There is a difference in the cyclic pattern in Turkey and Pakistan though, which is marked by the impact of the transnational powers on national politics and economics and the nature and degree of dependence of Pakistani economy on international financial support. Rueschemeyer holds true yet again. Turkey is stable because its economy is less dependent on international support, while Pakistan continues to be unstable because of depended economic sector on international -mainly US- support and transnational middling in political affairs. 

So, whither Afghanistan? Democracy did not hold in Afghanistan when it was pushed from within by Amanullah Khan in 1919. Will it hold now when it is pushed from outside following the end of Taliban regime in 2001? Afghan middle class elite is corrupt and brutally extremist, subordinate classes are mainly rural farmers who are too poor and devastated to think of political mobilization and Afghan economy is non-existent, and if does exist, it is anything but independent.
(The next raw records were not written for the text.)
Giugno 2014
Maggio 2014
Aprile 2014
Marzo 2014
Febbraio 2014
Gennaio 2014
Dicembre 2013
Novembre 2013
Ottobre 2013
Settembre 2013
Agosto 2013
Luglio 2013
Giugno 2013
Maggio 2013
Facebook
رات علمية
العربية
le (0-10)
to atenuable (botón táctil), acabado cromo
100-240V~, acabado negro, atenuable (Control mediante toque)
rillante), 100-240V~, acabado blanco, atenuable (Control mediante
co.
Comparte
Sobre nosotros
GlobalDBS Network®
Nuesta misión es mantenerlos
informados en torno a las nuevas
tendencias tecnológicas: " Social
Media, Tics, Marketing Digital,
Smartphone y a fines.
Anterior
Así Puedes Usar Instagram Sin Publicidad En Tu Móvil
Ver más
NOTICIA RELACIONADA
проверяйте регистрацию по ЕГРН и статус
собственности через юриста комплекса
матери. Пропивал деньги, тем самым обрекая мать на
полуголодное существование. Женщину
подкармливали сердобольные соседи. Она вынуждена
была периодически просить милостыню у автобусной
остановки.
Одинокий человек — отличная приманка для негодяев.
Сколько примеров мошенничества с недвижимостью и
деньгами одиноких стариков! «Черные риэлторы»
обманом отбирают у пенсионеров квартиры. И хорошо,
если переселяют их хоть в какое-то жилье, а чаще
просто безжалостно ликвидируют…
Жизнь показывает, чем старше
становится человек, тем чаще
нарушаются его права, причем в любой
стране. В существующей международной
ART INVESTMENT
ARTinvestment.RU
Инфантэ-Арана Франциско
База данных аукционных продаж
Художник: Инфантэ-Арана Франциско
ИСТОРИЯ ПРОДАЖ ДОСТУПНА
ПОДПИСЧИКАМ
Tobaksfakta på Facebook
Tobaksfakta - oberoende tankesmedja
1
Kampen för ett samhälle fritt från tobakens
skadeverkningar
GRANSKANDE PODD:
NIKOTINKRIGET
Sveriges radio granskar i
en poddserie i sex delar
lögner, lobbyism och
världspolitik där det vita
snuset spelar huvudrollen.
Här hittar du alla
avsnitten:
Its political scene is a mess, governance is highly centralized, but central government is very weak, literally every country in the region and most countries outside the region have to do something with politics in Afghanistan, and civil war is looming large if international forces withdraw as per plans. 

The picture is too bleak, but I still think YES! And my only hope and base of saying yes is the new generation of educated young Afghans who are surely into turning things around. We may also follow the cyclic pattern, but eventually we will be there.